# Overseeding grass pasture



## Barrelracer Up (May 22, 2009)

When I had my own place, I put out winter rye. Be aware that it will not grow until the temp drops enough.
It did not harm the existing warm weather grass.


----------



## waterbuggies (Jun 9, 2009)

No, I'm not going to plant anything till sometime in the begining of Nov. Well thats the plan if it cools down if not maybe I'll still have my grass.


----------



## Barrelracer Up (May 22, 2009)

I helped with a hay field one year in Lithia. We used liquid weed and feed every 3 or 4 months and watered once a week if we had no rain - had grass all year. It was Tifton 44. The weeder was Weed Master. Don't know what the fertilizer was.
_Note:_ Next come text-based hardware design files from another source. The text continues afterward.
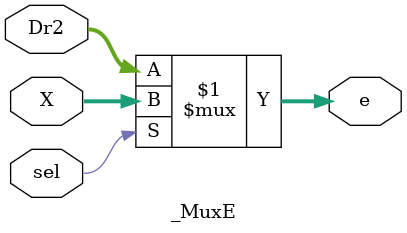
<source format=v>
module _MuxE (
    input wire sel,
    input wire [4:0] Dr2,
    input wire [4:0] X,
    output wire [4:0] e
);
    assign e = (sel) ? X : Dr2;
endmodule
</source>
We used the big tank sprayer that you pull with a tractor (you can rent a small one to pull with a lawn mower) and mixed Weed Master, the fertilizer, and defoamer together. We sprayed the pastures too - kept the stock off for a day or so was all.


----------



## Production Acres (Aug 26, 2009)

There is absolutly nothing wrong with overseeding a winter annual into your pasture. rye, ryegrass, oats, wheat, would all be good choices - probably like the oats or ryegrass option best. You could probably get by with spreading the seed with a broadcast spreader or by hand, but if you want to do the job right, rent a no-till drill from the local co-op or NRCS office. Put the seed in about 1/2" deep and you are set. You do need to put down some fertilizer as well. If you have been using this ground for pasture for several years and have been spreading manure on it, you may only need a little N - at least 50 units. The biggest thing you need to check is pH. You need your soil at least at 6 - preferably at 6.5pH. Lime accordingly. But, if you aren't going to check your pH and fertilize and lime accordingly, don't waste the money on the seed - Just buy hay!
We have seen a lot of horse owners over the years get all excited about rotation grazing, new and exciting grasses, pasture renovation, seeding horse pasture mixes, etc. Sometimes they are in a position to take advantage of these practices - most of the time they are not. If you already own a lot of farm machinery, you may be able to make it work, but buying 20K in farm machinery to renovate 2 acres would buy a lot of hay for many years.


----------